Spice seasoning blend formulations use flavor enhancers and other flavor ingredients such as MSG which has many applications, sodium erythrobate (used in deli meats), dextrose, maltodextrin and hydrolyzed vegetable proteins. Many of these flavorings and ingredients are corn or soy based. The halachic issue governing these ingredients is whether these products can be used in kosher for Pesach spice blend formulations. Some ingredients are clearly kitniyos, legumes, forbidden by Ashkenazim on Passover. Other processed ingredients are derived from kitniyos based products that go through a multi stage conversion process of enzymolysis, fermentation and regeneration until the final product is achieved. This category of kitniyos-based products has been termed Kitniyos Shenishtanu. There are divergent opinions amongst Poskim regarding Kitniyos Shenishtanu. Some Poskim say these processes have altered the kitniyos, the legume, and may be used on Passover. Other Poskim remain firm and maintain that these products retain their kitniyos status in spite of the conversions. The Star-K policy is not to use Kitniyos Shenishtanu. This is why you will not see sodium erythrobate or sodium ascorbate ingredients, found in almost all deli meats, on Star-K approved kosher for Passover processed meats.

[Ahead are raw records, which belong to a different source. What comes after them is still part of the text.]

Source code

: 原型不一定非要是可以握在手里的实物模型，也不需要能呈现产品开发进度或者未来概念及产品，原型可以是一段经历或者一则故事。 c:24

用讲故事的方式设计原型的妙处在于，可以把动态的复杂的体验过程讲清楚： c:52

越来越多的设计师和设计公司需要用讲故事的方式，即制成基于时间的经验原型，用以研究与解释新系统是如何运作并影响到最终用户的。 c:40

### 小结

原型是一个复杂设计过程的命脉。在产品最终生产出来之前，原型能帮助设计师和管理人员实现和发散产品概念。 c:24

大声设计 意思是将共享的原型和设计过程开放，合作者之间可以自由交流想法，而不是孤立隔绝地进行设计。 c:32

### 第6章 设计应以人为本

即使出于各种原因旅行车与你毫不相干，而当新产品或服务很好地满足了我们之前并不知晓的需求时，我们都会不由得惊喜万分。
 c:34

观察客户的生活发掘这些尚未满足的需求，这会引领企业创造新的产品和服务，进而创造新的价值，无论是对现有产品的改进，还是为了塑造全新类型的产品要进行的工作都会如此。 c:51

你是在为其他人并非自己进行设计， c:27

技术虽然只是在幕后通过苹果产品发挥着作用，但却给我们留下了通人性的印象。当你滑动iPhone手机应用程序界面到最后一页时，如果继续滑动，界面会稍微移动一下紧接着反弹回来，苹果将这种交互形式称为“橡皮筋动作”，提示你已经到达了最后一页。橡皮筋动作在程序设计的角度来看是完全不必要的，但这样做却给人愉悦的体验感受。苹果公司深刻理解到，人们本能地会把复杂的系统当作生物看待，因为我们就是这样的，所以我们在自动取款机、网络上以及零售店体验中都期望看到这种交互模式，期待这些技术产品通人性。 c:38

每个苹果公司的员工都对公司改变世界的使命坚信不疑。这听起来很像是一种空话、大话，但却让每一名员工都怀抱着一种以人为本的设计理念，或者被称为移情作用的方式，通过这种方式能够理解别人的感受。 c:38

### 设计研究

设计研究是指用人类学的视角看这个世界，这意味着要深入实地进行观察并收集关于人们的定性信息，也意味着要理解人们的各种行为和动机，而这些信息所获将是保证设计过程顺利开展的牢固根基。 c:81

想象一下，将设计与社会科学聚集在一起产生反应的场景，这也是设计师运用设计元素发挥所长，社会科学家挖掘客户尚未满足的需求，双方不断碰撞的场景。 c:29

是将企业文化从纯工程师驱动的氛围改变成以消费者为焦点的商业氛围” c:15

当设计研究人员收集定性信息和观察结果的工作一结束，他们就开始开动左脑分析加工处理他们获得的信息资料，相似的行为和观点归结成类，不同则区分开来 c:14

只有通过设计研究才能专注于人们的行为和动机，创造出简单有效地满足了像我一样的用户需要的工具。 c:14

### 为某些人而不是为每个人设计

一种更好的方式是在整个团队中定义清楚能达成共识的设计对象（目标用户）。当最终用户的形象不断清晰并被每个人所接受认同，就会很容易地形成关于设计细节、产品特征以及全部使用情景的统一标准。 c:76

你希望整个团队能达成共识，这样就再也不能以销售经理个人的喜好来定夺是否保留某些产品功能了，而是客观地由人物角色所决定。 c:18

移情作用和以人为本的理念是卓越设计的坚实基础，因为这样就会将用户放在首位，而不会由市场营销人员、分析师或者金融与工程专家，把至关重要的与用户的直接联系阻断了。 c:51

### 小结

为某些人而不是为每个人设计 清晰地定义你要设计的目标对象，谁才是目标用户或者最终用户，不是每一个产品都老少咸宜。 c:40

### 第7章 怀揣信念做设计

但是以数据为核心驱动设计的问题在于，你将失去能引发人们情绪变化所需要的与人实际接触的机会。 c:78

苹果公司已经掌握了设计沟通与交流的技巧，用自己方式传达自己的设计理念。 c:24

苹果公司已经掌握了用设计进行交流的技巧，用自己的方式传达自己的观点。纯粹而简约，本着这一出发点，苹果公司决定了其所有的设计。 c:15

Spice tampering is a rare occurrence with reputable spice companies. However, there have been cases on record where imported paprika has been sprayed with vegetable oil for color retention. Obviously, spice tampering would present a general kashrus concern and more so a kosher for Pesach concern. However, our research has shown reputable spice companies whose integrity, quality and reputation are at stake would not risk using substandard spices.

Chinese Spices

With the advent and proliferation of Chinese trade, more and more raw ingredients are appearing on the domestic scene from mainland China. Chinese products are less expensive, and at times, of equal or superior quality. The most recently seen Chinese garlic and onion powders are competing with domestic productions. Chinese garlic and onion, however, are more pungent than their domestic counterpart and need to be modified to correspond to the U.S. palate. Modification can be made by cutting down the spice with flour and anti-caking agents. As was mentioned earlier, anti-caking agents can present kashrus concerns and flour would truly be problematic for Passover. Chinese spices should not be used without reliable kosher and/or kosher for Passover certification.

Other Passover Spice Stringencies

The Mishna B'rura 453:13 mentions that one should preferably refrain from using anise and kimmel on Passover since they grow in close proximity to wheat fields and it is difficult to be sure that no grains of wheat are mixed in with these spices.

Since we are not sure what "kimmel" is the custom is to refrain from using caraway, cumin, or fennel, all seeds which resemble one another and each of these could conceivably be the kimmel referred to above. In addition, both fenugreek and coriander may be grown near wheat fields and should be avoided unless they have been carefully checked for extraneous grains. Some of the big spice companies own their own plantations in India and elsewhere, thus non-kosher for Passover wheat or barley is not a major concern.

Another spice which is considered kitniyos is mustard. Thus all forms of mustard including mustard essential oils and oleoresins are not used on Passover.

In an era where blending kashrus and technology has become commonplace, the spice and spirit of kosher seasoning blends right in.